Follow the steps to complete the form with ease.
- Click ‘Get Form’ button to obtain the form and open it in the relevant editor.
- In Section 1, provide your business name, address, city, state, zip code, county, phone number, and fax number accurately. Ensure all information is clearly typed or printed.
- In Section 2, indicate the type of ownership by checking the appropriate box: proprietorship, partnership, corporation, or limited liability company, and provide the state of incorporation if applicable. Fill in the legal name and the federal and state tax identification numbers as needed.
- List your shipping address and contact details in the specified fields. Complete this section with accuracy to ensure deliveries are made to the correct location.
- Provide details of any affiliated businesses, including their addresses. Include the names and titles of all proprietors, partners, and corporate officers, attaching additional sheets if necessary.

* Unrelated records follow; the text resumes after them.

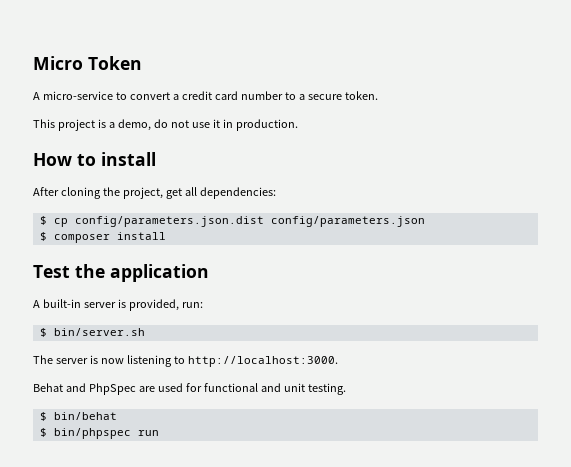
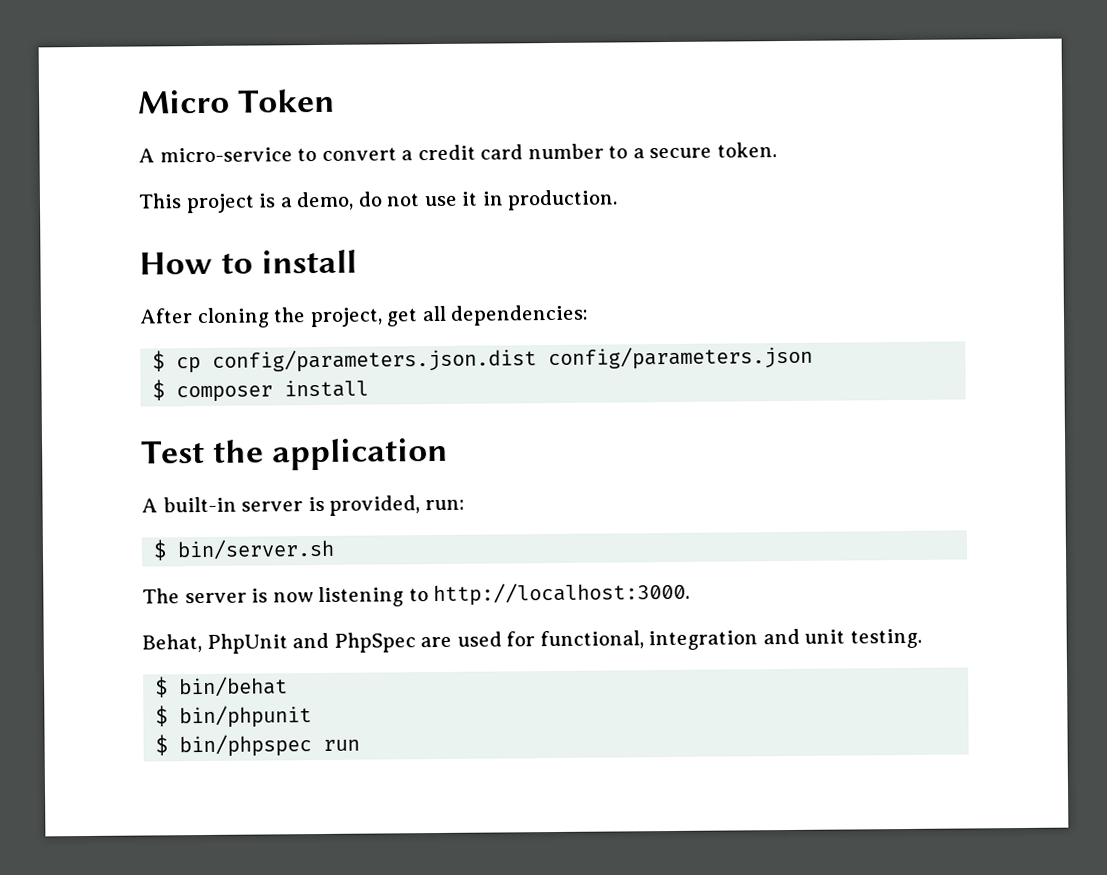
[33,383,63,392] Behat -> [142,633,288,654] Behat, PhpUnit
[203,383,258,392] functional -> [539,630,759,651] functional, integration
(117, 416) none -> [155,705,313,729] // $ bin/phpunit

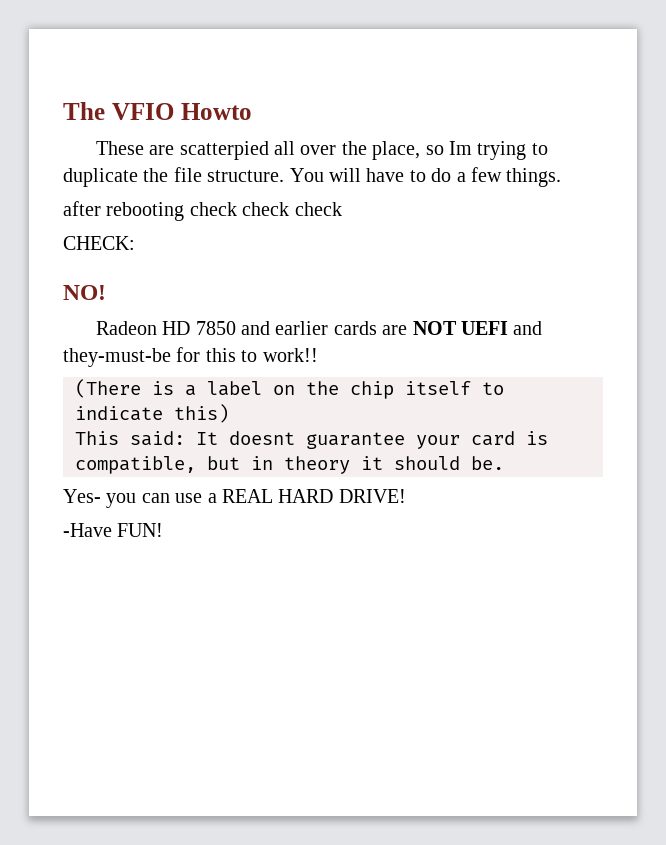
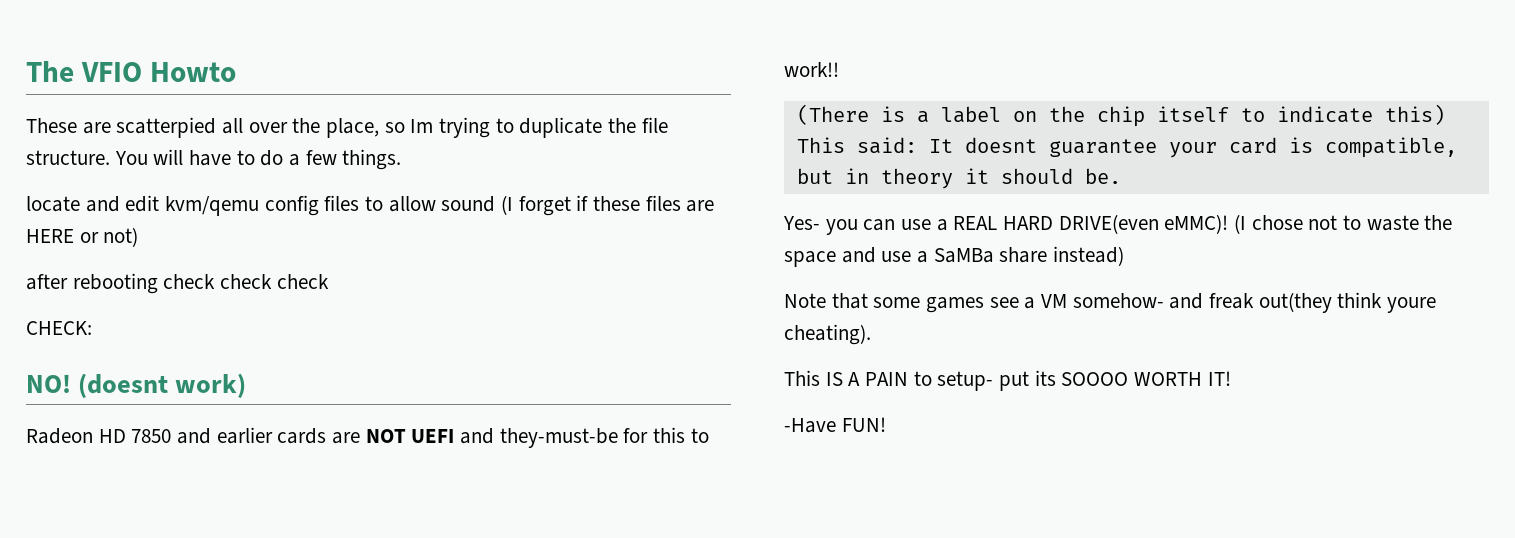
(562, 177) none -> [26,195,715,216] [26,227,139,247] // locate and edit kvm/qemu config files to allow sound (I forget if these files are HERE or not)
(106, 292) none -> [78,373,247,398] (doesnt work)
[338,489,406,503] DRIVE! -> [1058,214,1453,234] [784,246,1125,267] [784,292,1437,313] [784,324,871,345] [784,370,1231,391] DRIVE(even eMMC)! (I chose not to waste the space and use a SaMBa share instead) // Note that some games see a VM somehow- and freak out(they think youre cheating). // This IS A PAIN to setup- put its SOOOO WORTH IT!

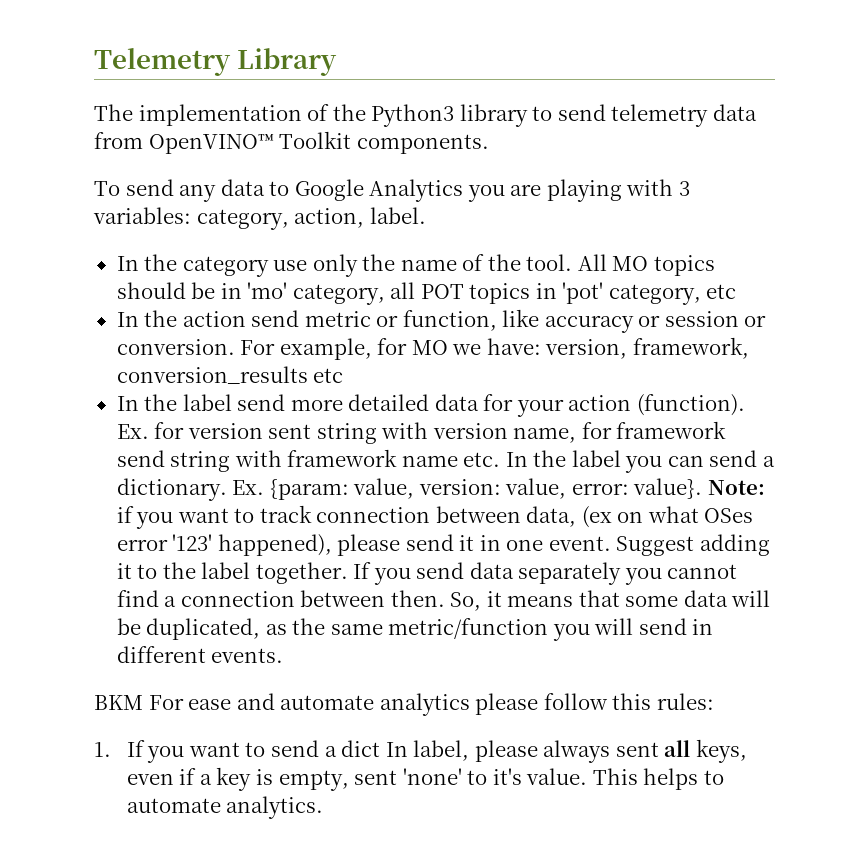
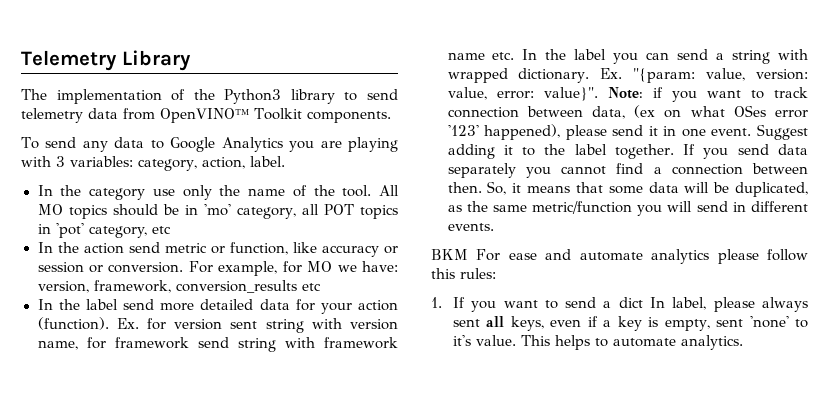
(775, 461) none -> [732,49,808,64] [447,68,508,83] string with wrapped
[269,479,349,500] {param: -> [633,68,696,83] "{param:
[633,478,703,499] value}. -> [543,87,598,101] value}".

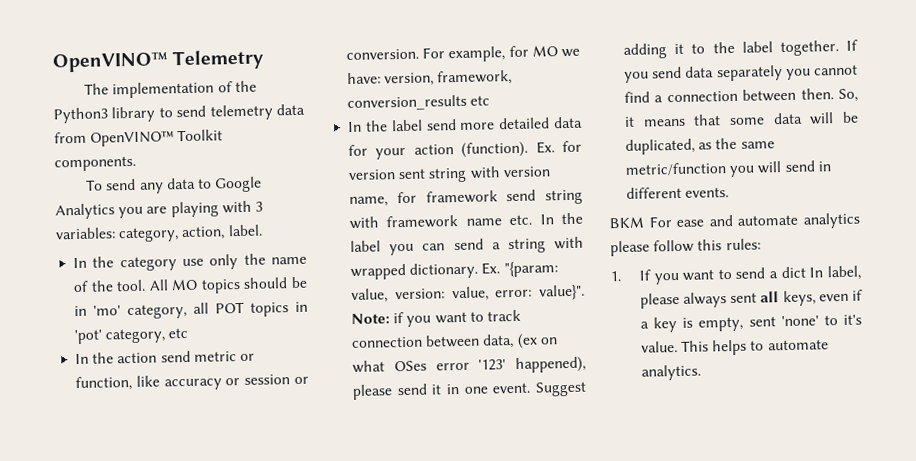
(21, 60) none -> [52,51,169,73] OpenVINO™
[121,50,191,71] Library -> (265, 60) none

- Each individual's name, title, percentage owned, and social security number must be clearly indicated.
- Identify the primary business and purchasing contacts, including their titles. Mention the number of years in business and under current ownership.
- List major suppliers and/or existing wholesalers, detailing their addresses, phone numbers, and contact persons. This information helps establish trust and reliability.
- In the financial institutions section, provide the names and contact details of your banks and any relevant account information.
- Answer the question regarding any lawsuits, liens, judgments, or bankruptcy filings related to the business.
- Review Section 3 for agreement and disclosures. Read each point carefully to understand the obligations and consents you are providing by submitting this application.
- In Section 4, sign and print your legal name. Provide the date and title of the authorized signatory.
- If required, complete Section 5 by having all principals sign and provide their titles along with printed names and dates.
- After thoroughly reviewing and completing each section, save the changes, download, print, or share the form as needed.
Complete your Cardinal Health New Customer Form online today to initiate a fruitful partnership.
Cardinal Health, Inc. is a healthcare services company providing pharmaceutical and medical products and services that help pharmacies, hospitals, surgery centers, physician offices and other healthcare providers focus on patient care while reducing costs, enhancing efficiency and improving quality.